We have never hired an experienced lateral partner, believing that our principles and culture must be learned from scratch, and that bringing in lawyers trained in the old cultures harmed efficiency and threatened quality.

Our philosophy has turned the typical law firm structure upside down. Most large firms have few true partners and a large number of inexperienced associates. A typical ratio is 3.5 associates to each partner.

Our experience metric is dramatically different: instead of the usual 3.5 associates/partner, we have 3.5 partners for each associate. This reversal of the typical large firm partner/associate ratio gives us a major competitive advantage in experience.

We established the Bartlit Beck University teaching our lawyers all the skills needed in our profession.

We ensured that most of our lawyers get in court on trials every year so they have hard-core experience.

The result is small teams of very experienced lawyers on our matters.

Regarding technology, every lawyer in the firm is skilled at using all technology that reduces the time spent on projects and increases the quality of the projects.

Finally, we do no work where we are compensated on an hourly basis. We have made inquiry repeatedly of our peer firms, and believe we are the only firm in the world that does billion dollar litigation for Fortune 100 firms and is never compensated based on the hours expended.

We are rewarded by our clients for the value we create, not for taking a long time and using a large team.

As Peter Drucker teaches, true innovation results in beneficial, unexpected consequences beyond the original purpose of the innovation. This concept applies to our innovation in spades.

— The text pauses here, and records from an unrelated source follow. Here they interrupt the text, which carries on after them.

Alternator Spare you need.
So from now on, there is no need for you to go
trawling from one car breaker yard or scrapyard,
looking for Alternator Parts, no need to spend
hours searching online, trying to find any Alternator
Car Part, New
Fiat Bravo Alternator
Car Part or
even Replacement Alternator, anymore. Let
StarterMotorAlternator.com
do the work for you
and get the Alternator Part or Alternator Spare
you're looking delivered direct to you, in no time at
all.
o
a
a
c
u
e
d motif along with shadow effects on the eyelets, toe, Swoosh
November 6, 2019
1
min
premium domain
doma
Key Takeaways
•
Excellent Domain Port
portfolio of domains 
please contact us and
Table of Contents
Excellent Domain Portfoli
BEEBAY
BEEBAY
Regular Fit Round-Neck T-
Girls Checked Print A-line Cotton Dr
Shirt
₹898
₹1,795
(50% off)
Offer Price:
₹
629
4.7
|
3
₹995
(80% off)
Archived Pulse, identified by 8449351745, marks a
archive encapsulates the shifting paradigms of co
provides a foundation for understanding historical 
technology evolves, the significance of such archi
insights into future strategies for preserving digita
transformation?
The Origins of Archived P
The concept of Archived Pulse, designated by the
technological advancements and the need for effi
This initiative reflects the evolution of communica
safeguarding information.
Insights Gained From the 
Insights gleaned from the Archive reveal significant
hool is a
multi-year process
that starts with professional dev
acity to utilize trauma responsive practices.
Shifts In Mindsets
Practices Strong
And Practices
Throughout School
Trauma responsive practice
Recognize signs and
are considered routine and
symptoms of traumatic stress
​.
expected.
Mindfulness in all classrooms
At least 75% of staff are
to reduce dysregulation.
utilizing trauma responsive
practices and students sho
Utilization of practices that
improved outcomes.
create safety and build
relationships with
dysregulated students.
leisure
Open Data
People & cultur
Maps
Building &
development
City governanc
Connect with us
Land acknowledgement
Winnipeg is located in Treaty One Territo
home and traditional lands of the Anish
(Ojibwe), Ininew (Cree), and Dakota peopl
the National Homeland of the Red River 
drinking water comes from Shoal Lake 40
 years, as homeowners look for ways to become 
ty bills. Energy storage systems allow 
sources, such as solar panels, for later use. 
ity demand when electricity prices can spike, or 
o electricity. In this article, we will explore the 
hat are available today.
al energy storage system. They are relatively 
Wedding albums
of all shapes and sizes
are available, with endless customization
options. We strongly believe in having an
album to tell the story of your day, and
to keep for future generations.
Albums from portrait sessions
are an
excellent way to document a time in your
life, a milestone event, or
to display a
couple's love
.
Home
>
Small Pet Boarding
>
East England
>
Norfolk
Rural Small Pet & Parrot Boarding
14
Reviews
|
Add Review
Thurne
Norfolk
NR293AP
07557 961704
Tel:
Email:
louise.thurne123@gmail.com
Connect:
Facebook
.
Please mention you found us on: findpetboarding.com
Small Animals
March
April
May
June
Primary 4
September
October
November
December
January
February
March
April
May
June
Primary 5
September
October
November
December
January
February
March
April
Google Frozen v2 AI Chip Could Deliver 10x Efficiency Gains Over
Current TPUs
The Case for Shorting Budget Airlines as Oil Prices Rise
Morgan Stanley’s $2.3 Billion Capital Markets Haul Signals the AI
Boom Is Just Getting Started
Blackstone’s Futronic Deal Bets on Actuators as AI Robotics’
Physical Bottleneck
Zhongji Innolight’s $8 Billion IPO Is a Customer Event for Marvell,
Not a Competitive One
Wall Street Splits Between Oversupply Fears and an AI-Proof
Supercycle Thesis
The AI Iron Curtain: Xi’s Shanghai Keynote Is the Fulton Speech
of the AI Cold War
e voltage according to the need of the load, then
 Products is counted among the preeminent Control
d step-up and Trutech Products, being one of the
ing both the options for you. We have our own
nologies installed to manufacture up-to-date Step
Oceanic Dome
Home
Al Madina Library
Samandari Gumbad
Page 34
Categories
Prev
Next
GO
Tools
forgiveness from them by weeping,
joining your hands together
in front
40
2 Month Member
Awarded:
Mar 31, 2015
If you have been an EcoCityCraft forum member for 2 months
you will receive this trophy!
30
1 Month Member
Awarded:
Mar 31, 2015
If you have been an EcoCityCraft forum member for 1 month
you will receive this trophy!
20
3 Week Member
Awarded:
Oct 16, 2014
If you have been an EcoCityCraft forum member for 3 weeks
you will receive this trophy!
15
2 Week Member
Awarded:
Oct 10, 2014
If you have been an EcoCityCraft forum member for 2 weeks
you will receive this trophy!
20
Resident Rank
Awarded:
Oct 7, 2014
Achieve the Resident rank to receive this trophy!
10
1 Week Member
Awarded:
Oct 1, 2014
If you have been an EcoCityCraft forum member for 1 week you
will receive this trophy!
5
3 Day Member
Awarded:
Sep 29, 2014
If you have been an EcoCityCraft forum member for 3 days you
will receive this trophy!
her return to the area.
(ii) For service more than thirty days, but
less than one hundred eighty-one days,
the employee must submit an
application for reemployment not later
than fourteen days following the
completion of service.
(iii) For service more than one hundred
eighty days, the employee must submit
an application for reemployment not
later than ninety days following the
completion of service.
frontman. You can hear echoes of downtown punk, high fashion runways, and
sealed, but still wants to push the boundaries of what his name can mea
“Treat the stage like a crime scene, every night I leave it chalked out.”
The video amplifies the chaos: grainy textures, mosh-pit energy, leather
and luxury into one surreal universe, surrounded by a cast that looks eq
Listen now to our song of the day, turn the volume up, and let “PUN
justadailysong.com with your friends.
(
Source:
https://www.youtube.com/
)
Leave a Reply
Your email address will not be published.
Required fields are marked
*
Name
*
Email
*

Our original purpose was to focus on efficiency: getting projects done in dramatically shorter times. But the efficiency-maximizing structure we created drove other unanticipated beneficial results:

• Our structure drives significantly higher quality. It turns out that small teams of highly experienced trial lawyers get better results than large teams of rookies. (We began to notice that, at most conferences of large firms addressing today’s issues, the word “quality” is never heard. Instead the focus is on “getting average lawyer hours up,” setting required hour goals, “realization” of fees for hours, and the like.)

• Our structure of small teams gets more lawyers in court on trials and results in much more firm experience.

• Use of technology and non-hourly billing creates a much more collegial and family favorable culture. There is no “face time” – the frequent informal “requirement/preference” that lawyers be present at the firm evenings and weekends to “prove” they are working.

We have learned in the past 20 years that quality is not scalable in law. Quality depends on firm leadership having firsthand personal knowledge of the abilities of every lawyer in the firm. We do not think this is possible in a 1,500 (or even 200) lawyer firm, so we have stayed small in order to maximize quality. When we started in 1993, we felt we had a five-year window before our competition followed our innovation. We were wrong. Almost 20 years later, no other firm has followed.

Why is this? The social science of innovation provides the answer: Those who have been most successful in the old, outmoded paradigm are the last to understand and adopt a new paradigm. We have seen that this is particularly true in law: Lawyers excel at finding out what is “wrong” with someone else’s idea and are by nature not nearly as comfortable with championing innovation as they are in criticizing the ideas of others.

We have more confidence than ever in the strength of our business model and in the inability of competitors to follow us.


Fred Bartlit is the founder of Bartlit Beck (Chicago and Denver), a firm described by the National Law Journal as “the nation’s hottest defense boutique, with a roster of litigation stars.” He was profiled by the ABA Journal in 2009 as one of the Lions of the Trial Bar, having tried more than 70 cases in 24 states, the Virgin Islands and Scotland.

He has been selected as counsel by two presidents: President George W. Bush for the Tallahassee “hanging chads” election contest, and President Barack Obama as chief counsel, for his “National Commission on the BP Deepwater Horizon Oil Spill and Offshore Drilling.”